* begin TEXT SHOWN *

An astronaut throws a rock at 12 m/s at an angle of 25° above horizontal from a height of 3.25 m above the surface. How far horizontally does the rock travel before hitting the surface of Pluto?

Pluto has a mass of 1.27 E22 kg
And a radius of 1.14E6 m

Homework Equations



(Projectile equations )
d=vo(t) + .5a(t^2)
Dx=vx (t)

The Attempt at a Solution


I know how to solve projectiles , except how do I find gravitational acceleration for Pluto ? [/B]
 
on Phys.org
haruspex said:
Do you know a formula involving the gravitational constant G?

Fg = (Gm)/r^2 ?
 
haruspex said:
Not quite. If you have a force on the left then you need two masses on the right. Or you can have an acceleration on the left and just the attracting mass on the right.

Fg=(G(m1)(m2))/r2
But then , where would the other mass come from ? Only one mass is given
 
y90x said:
Fg=(G(m1)(m2))/r2
But then , where would the other mass come from ? Only one mass is given
You only need to know the vertical acceleration of the rock. According to the formula above, the force is proportional to its mass, so the acceleration is independent of its mass.
 
haruspex said:
You only need to know the vertical acceleration of the rock. According to the formula above, the force is proportional to its mass, so the acceleration is independent of its mass.

* end TEXT SHOWN *

» **WRITTEN TASK 1**
According to the Pluto projectile thread, what is Pluto's mass?
The entries that come next have no connection to the Pluto projectile thread.

* begin RECORDS FOR THIS TASK *

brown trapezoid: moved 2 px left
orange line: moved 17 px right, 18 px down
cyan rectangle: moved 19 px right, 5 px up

* end RECORDS FOR THIS TASK *
* begin RECORDS FOR THIS TASK *

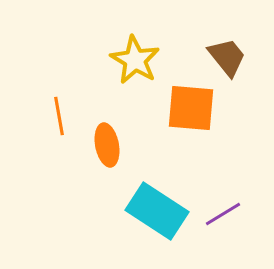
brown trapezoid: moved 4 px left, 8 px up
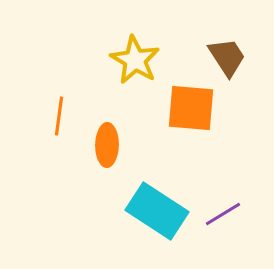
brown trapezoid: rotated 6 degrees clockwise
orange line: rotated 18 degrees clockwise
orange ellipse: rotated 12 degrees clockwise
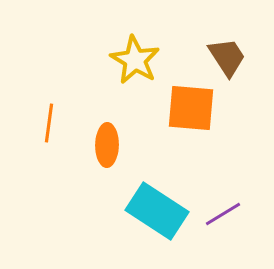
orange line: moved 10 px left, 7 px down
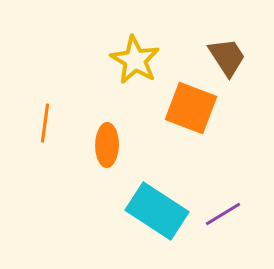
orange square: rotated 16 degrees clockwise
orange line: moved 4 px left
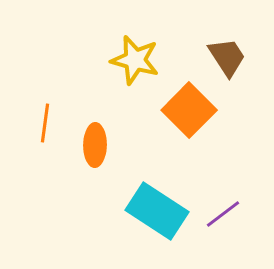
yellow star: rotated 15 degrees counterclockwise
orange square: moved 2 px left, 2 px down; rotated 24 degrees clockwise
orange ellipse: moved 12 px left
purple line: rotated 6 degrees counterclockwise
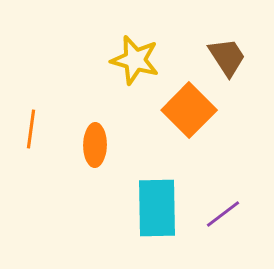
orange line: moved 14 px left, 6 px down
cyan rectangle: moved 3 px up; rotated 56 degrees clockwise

* end RECORDS FOR THIS TASK *
* begin RECORDS FOR THIS TASK *

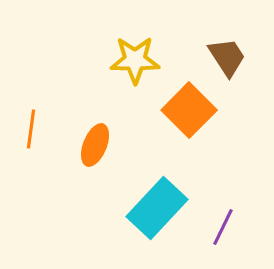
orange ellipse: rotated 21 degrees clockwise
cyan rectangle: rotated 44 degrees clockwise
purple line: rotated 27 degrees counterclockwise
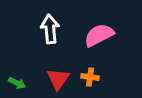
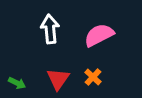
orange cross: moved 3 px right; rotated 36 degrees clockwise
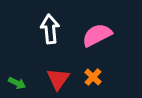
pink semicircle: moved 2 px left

* end RECORDS FOR THIS TASK *

» **WRITTEN TASK 2**
Write out the stretch of entries from the line containing "orange line: moved 14 px left, 6 px down" through the line containing "cyan rectangle: moved 3" as a JSON list of strings with one string per line, omitting blank lines.

» **FINISHED ANSWER 1**
1.27 E22 kg

» **FINISHED ANSWER 2**
[
  "orange line: moved 14 px left, 6 px down",
  "cyan rectangle: moved 3 px up; rotated 56 degrees clockwise"
]